Only the lines holding "Answer" are wanted; find them in the listing and return each one.

▶ Given entries

"""

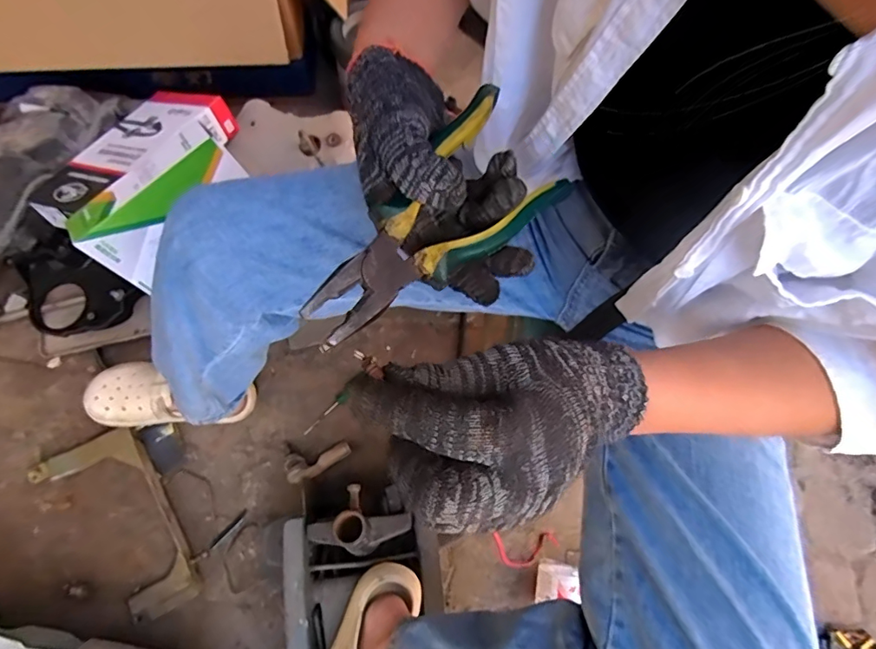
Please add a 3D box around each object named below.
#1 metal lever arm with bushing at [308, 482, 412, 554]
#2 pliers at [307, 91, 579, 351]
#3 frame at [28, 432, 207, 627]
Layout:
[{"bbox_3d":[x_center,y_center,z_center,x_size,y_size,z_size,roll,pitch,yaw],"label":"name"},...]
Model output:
[{"bbox_3d":[-0.107,0.257,0.660,0.140,0.087,0.075,3,72,-1],"label":"metal lever arm with bushing"},{"bbox_3d":[-0.003,-0.059,0.289,0.078,0.029,0.182,42,70,11],"label":"pliers"},{"bbox_3d":[-0.521,0.327,0.799,0.165,0.030,0.317,-31,75,-12],"label":"frame"}]

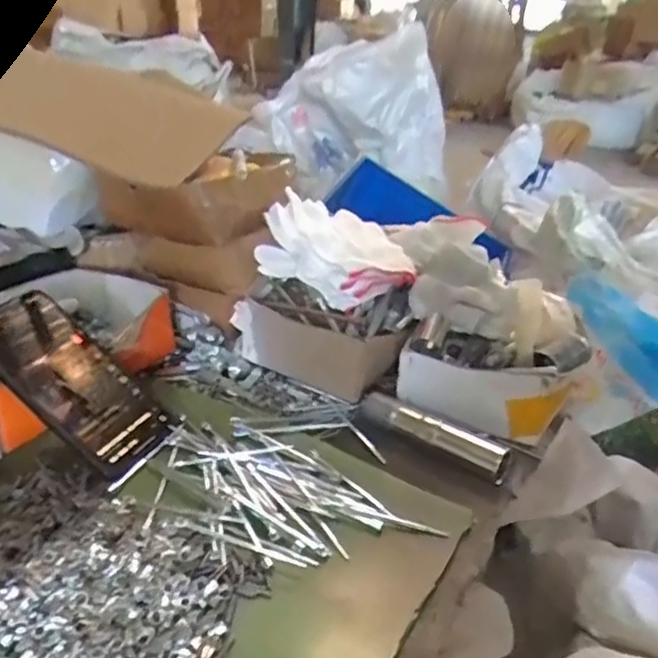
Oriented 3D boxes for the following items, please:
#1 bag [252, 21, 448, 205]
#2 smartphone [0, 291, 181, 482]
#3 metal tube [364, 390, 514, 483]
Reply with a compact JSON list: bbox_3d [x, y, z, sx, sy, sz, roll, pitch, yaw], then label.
[{"bbox_3d":[0.081,-0.609,1.755,0.455,0.429,0.323,18,31,26],"label":"bag"},{"bbox_3d":[-0.194,0.039,0.470,0.158,0.015,0.077,43,34,-1],"label":"smartphone"},{"bbox_3d":[0.081,0.083,0.492,0.125,0.024,0.020,22,33,32],"label":"metal tube"}]

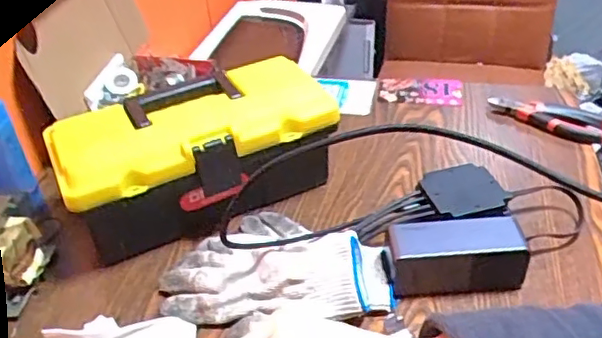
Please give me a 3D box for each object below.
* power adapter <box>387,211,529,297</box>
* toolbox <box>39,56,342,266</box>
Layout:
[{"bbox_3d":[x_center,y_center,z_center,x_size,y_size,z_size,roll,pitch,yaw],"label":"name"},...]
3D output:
[{"bbox_3d":[0.149,0.080,0.585,0.128,0.046,0.060,-4,37,1],"label":"power adapter"},{"bbox_3d":[-0.108,-0.012,0.668,0.294,0.132,0.130,-20,40,-20],"label":"toolbox"}]

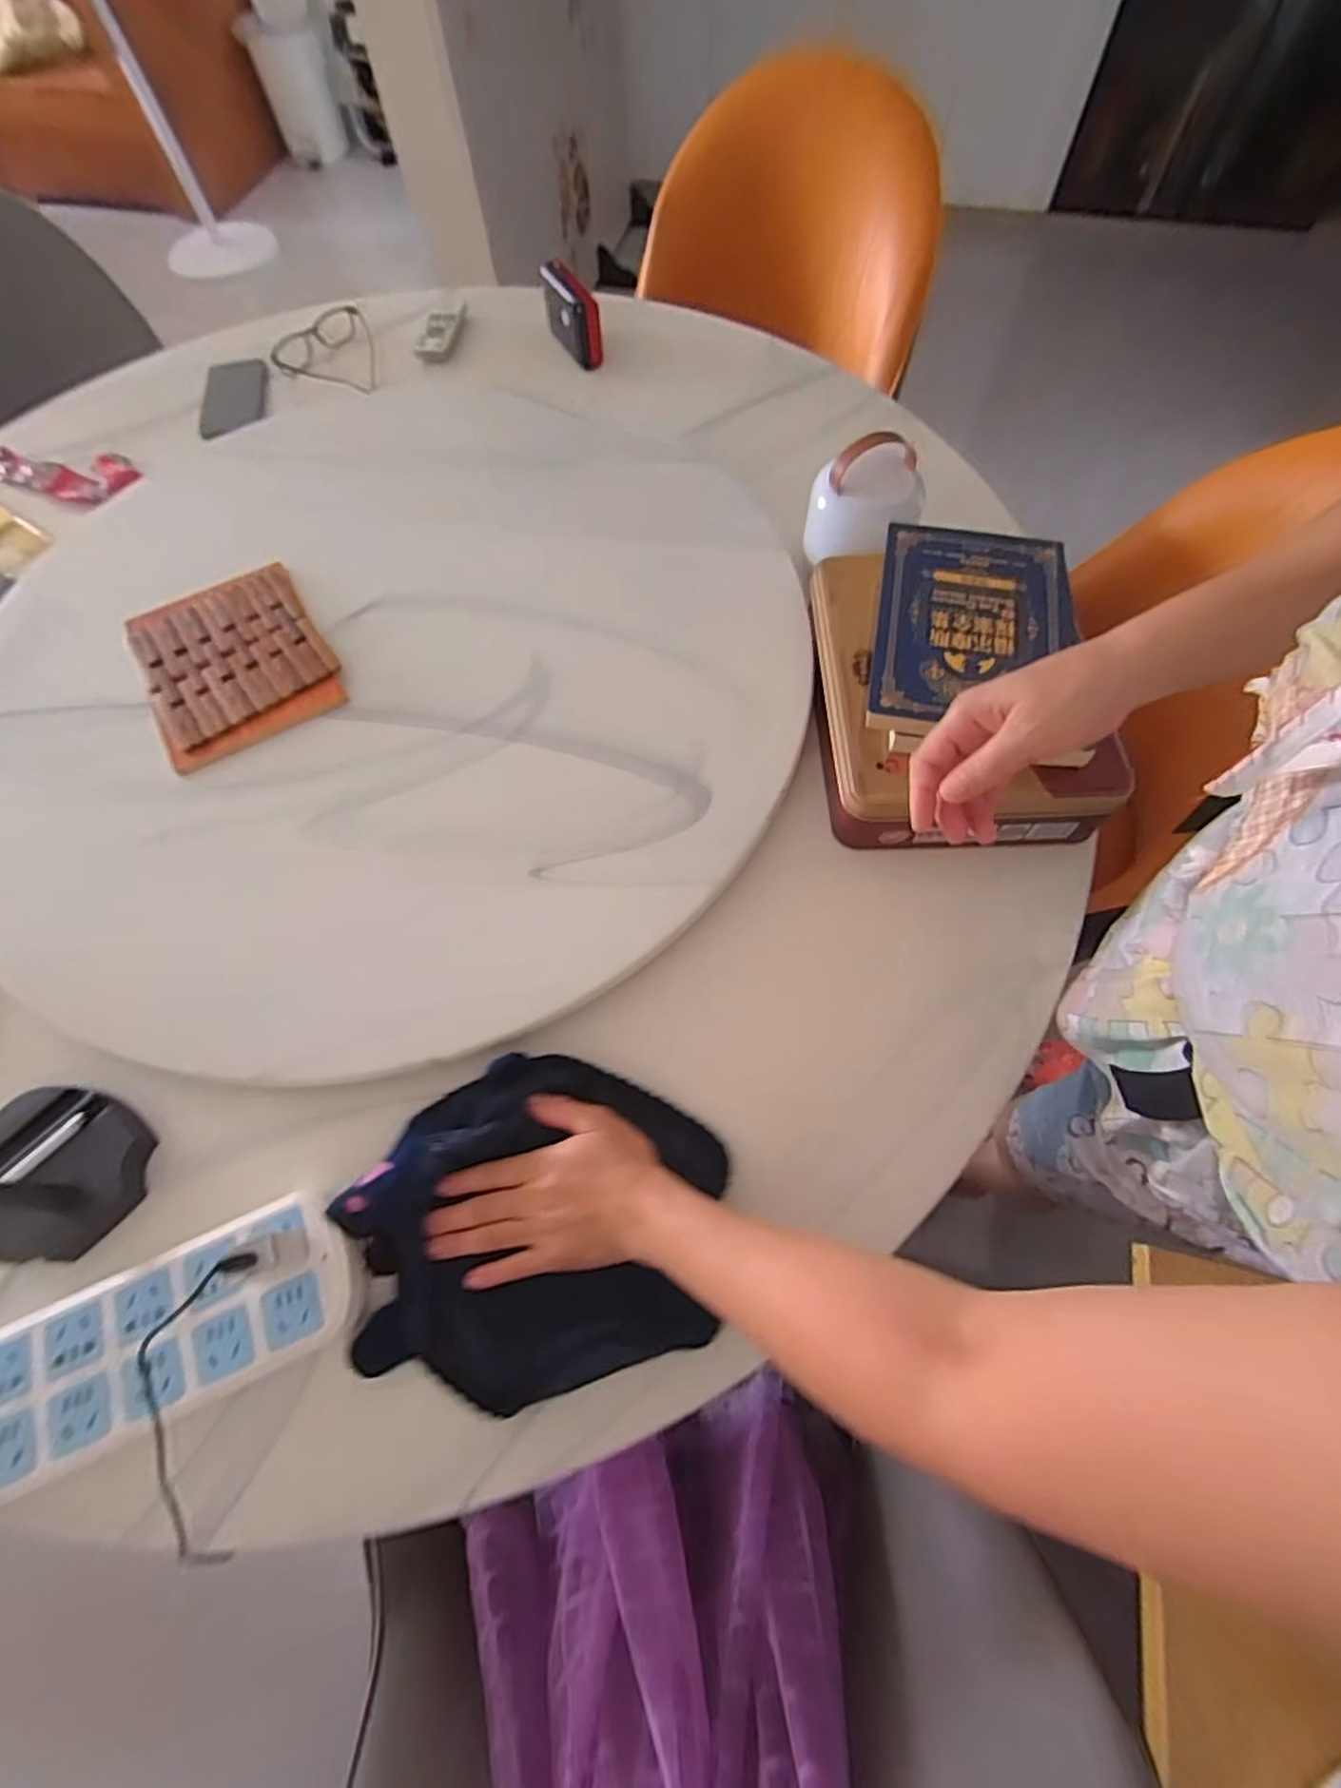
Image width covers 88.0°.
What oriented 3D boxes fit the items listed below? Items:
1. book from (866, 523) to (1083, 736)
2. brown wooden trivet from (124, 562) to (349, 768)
[{"bbox_3d":[0.241,-0.211,0.548,0.150,0.016,0.209,11,67,6],"label":"book"},{"bbox_3d":[-0.399,-0.215,0.634,0.152,0.013,0.193,-31,67,-13],"label":"brown wooden trivet"}]

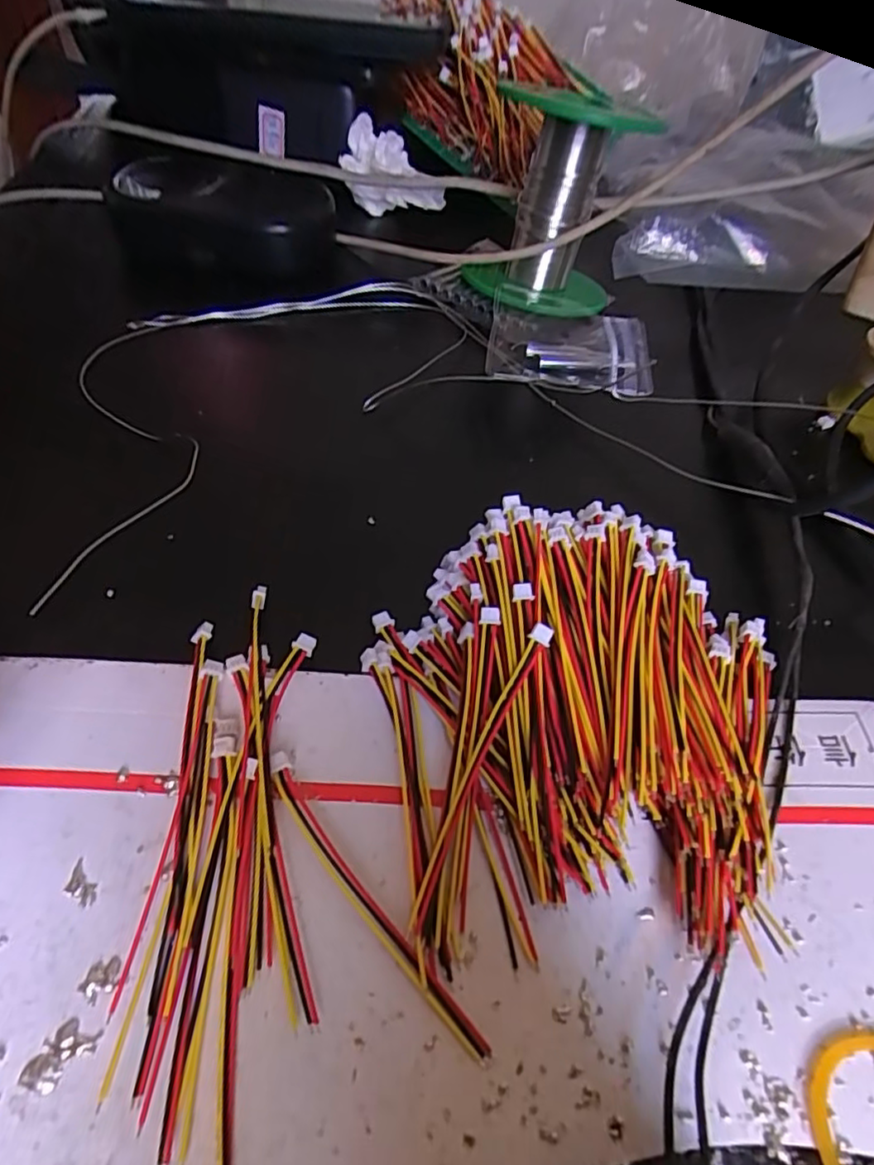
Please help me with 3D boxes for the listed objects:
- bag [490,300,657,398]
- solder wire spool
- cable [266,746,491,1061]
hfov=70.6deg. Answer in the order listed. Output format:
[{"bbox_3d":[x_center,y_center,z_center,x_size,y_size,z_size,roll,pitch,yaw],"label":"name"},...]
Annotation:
[{"bbox_3d":[0.055,-0.098,0.258,0.066,0.008,0.048,12,52,6],"label":"bag"},{"bbox_3d":[0.050,-0.160,0.261,0.062,0.074,0.062,2,52,-2],"label":"solder wire spool"},{"bbox_3d":[-0.015,0.064,0.127,0.006,0.004,0.071,-32,60,-25],"label":"cable"}]

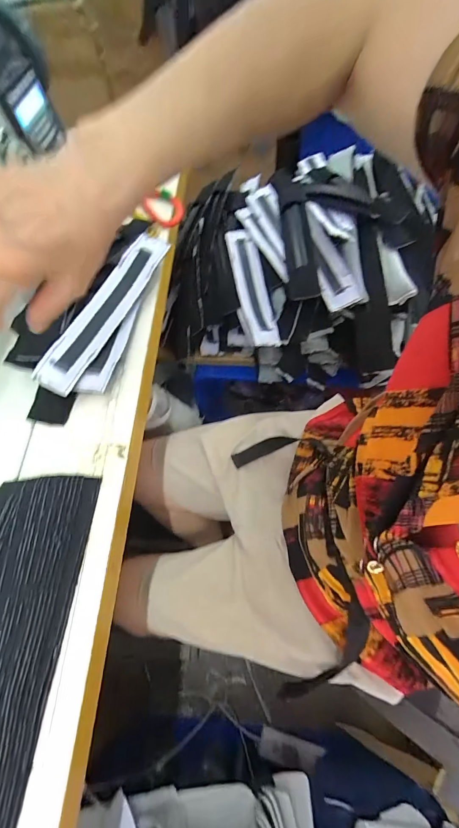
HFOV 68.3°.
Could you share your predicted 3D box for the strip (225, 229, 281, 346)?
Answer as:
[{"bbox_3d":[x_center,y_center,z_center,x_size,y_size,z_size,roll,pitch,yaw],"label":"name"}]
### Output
[{"bbox_3d":[0.038,-0.225,0.587,0.049,0.026,0.238,-11,66,-2],"label":"strip"}]

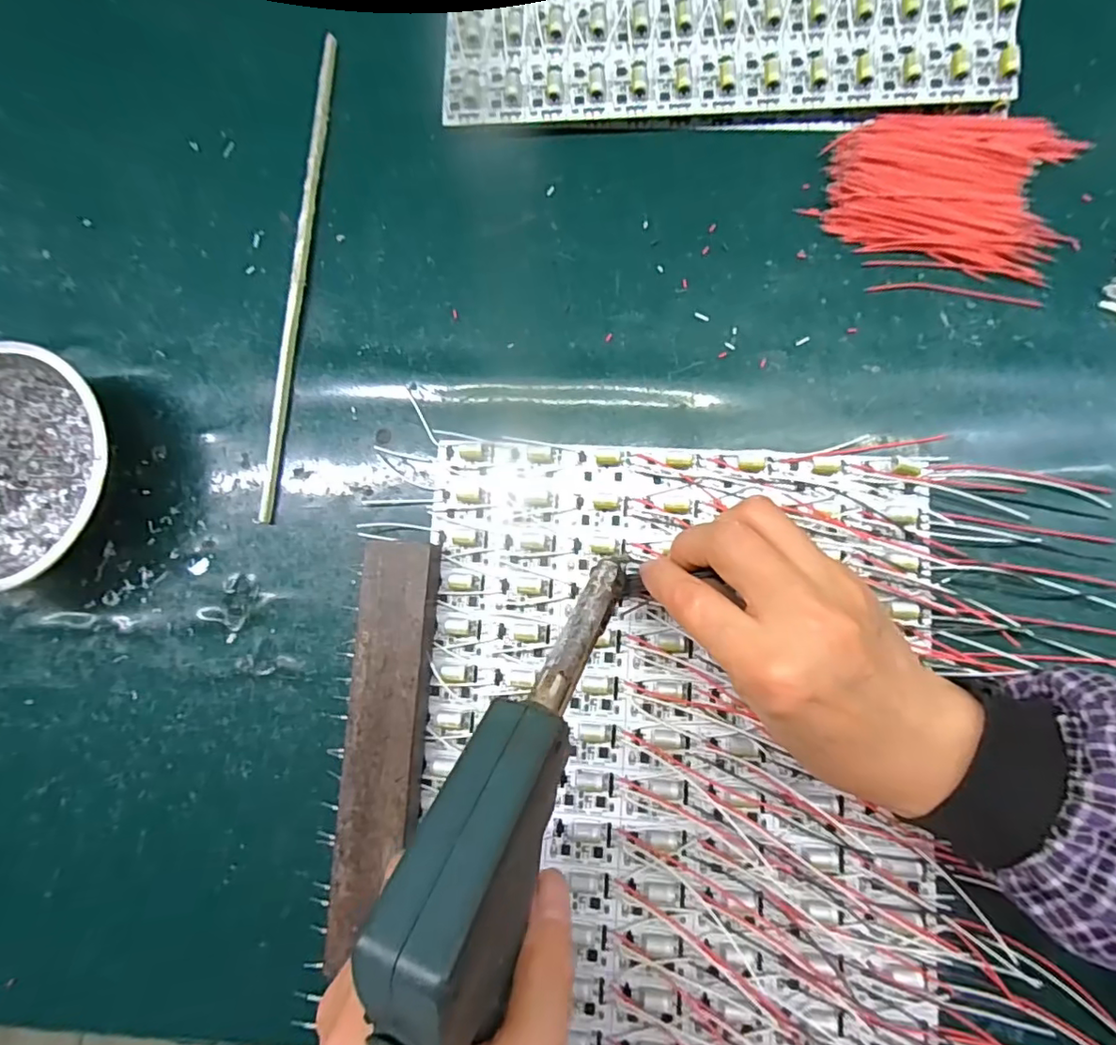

"""

▶ Result
hfov=70.6deg. Answer in the order listed. Output format:
Answer as:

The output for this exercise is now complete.